> **What the task requires**: Leaving the pictures aside, return the listing exactly as it appears.

> **Listed records**:
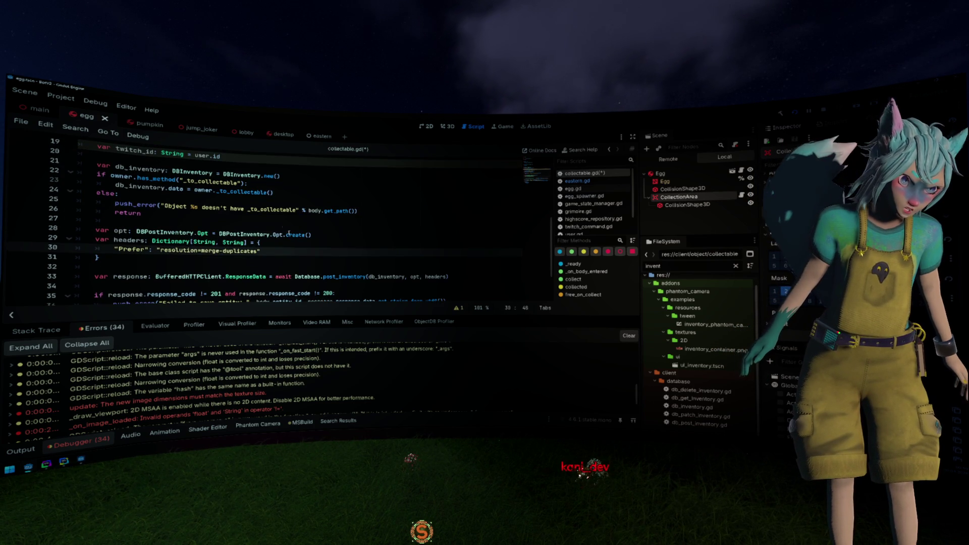
pyautogui.click(287, 193)
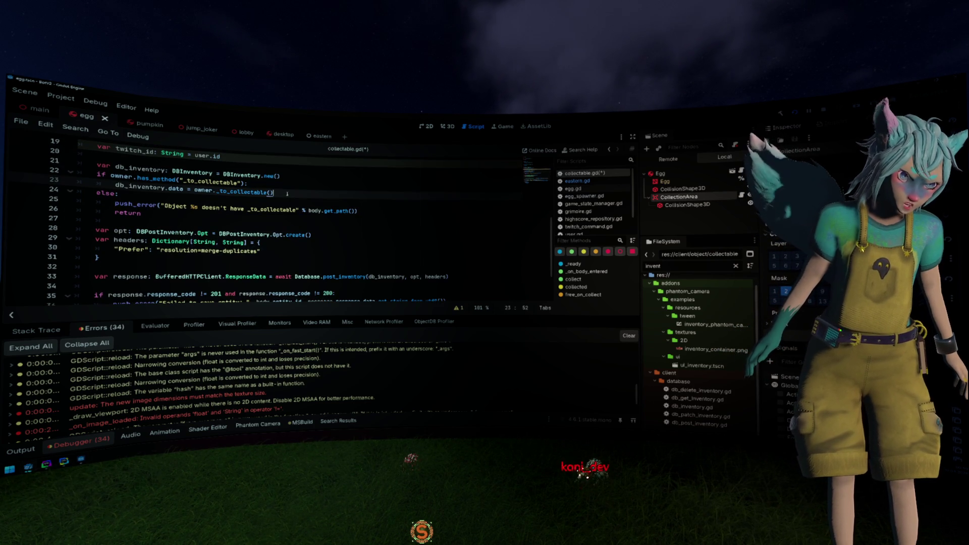
pyautogui.press('Return')
pyautogui.write('_')
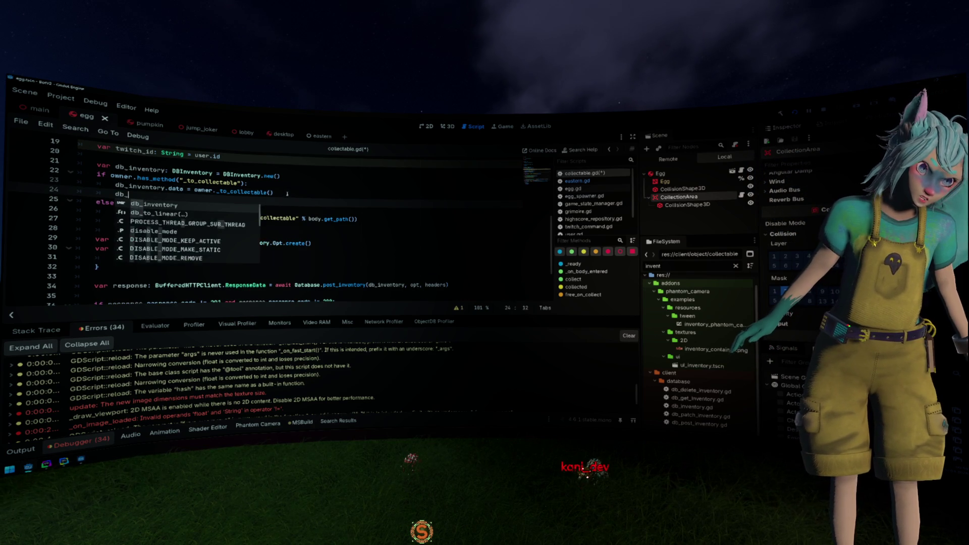
pyautogui.write('inventory.ow')
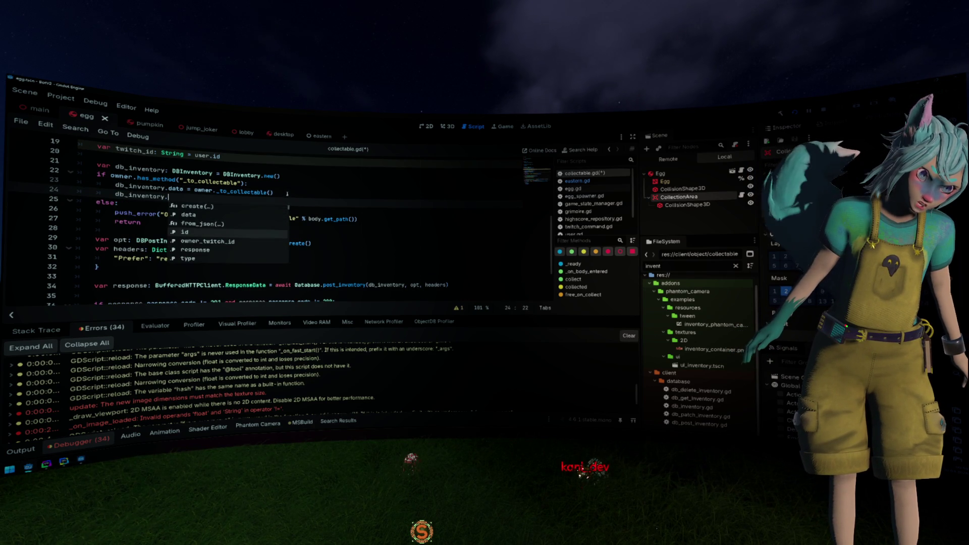
pyautogui.press('Return')
pyautogui.write('w')
# - Start a db_inventory.type assignment line below it
pyautogui.press('Return')
pyautogui.press('Return')
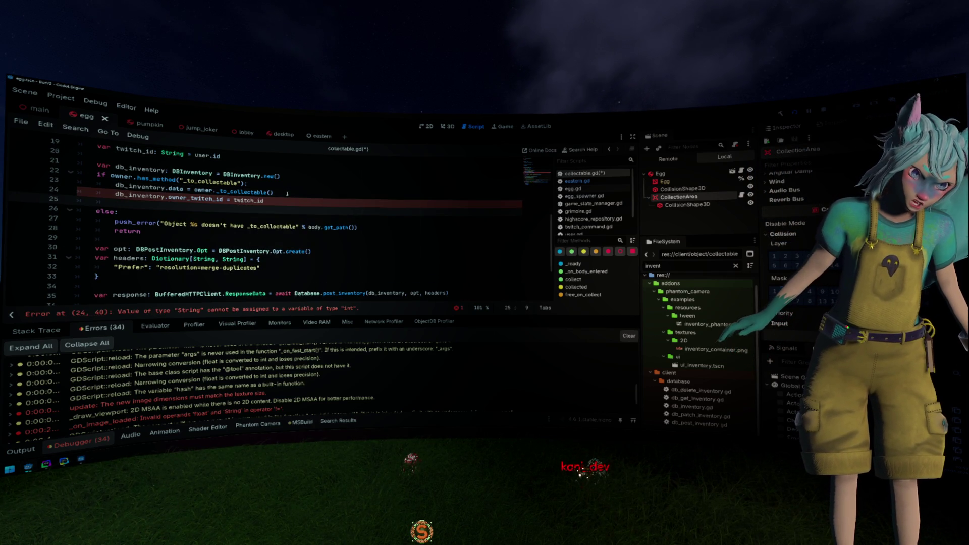
pyautogui.write('db_inventory.')
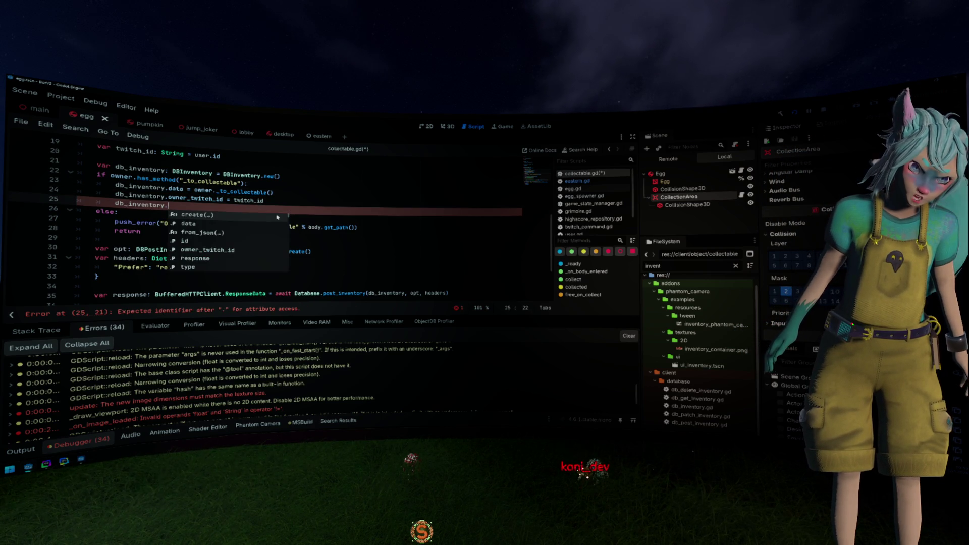
pyautogui.click(218, 263)
pyautogui.write('=')
pyautogui.scroll(1, 277, 212)
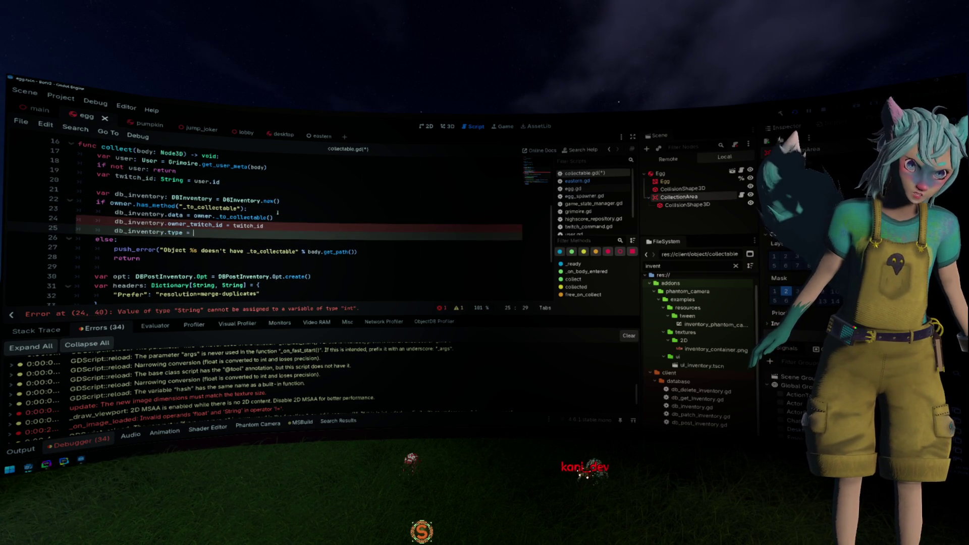
pyautogui.scroll(5, 277, 212)
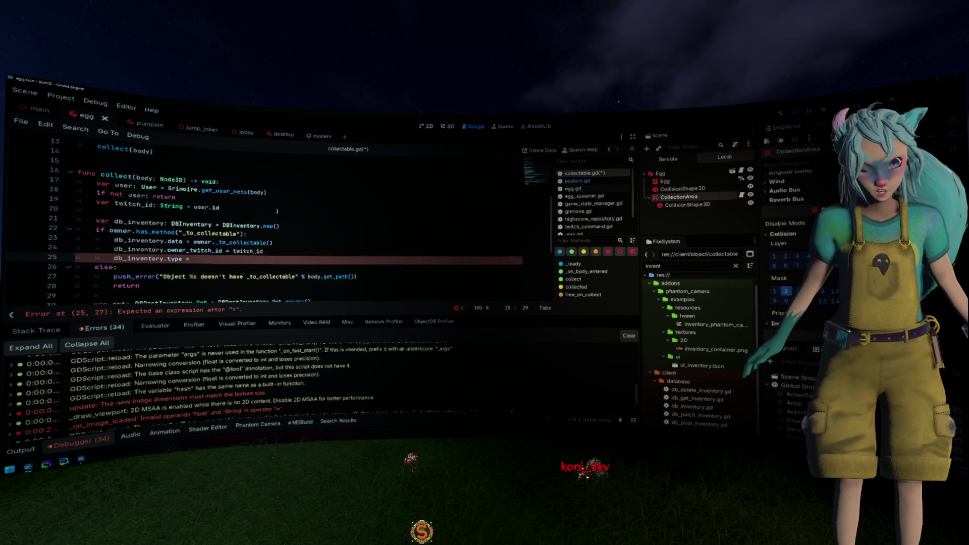
pyautogui.click(253, 176)
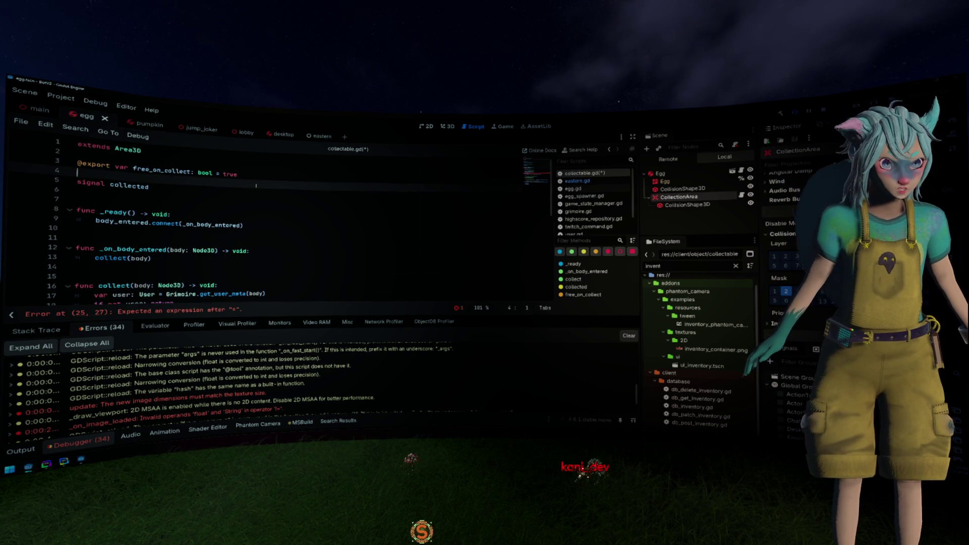
pyautogui.press('Return')
pyautogui.write('@expoirt')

> **Output**:
pyautogui.click(287, 193)
pyautogui.press('Return')
pyautogui.write('_')
pyautogui.write('inventory.ow')
pyautogui.press('Return')
pyautogui.write('w')
# - Start a db_inventory.type assignment line below it
pyautogui.press('Return')
pyautogui.press('Return')
pyautogui.write('db_inventory.')
pyautogui.click(218, 263)
pyautogui.write('=')
pyautogui.scroll(1, 277, 212)
pyautogui.scroll(5, 277, 212)
pyautogui.click(253, 176)
pyautogui.press('Return')
pyautogui.write('@expoirt')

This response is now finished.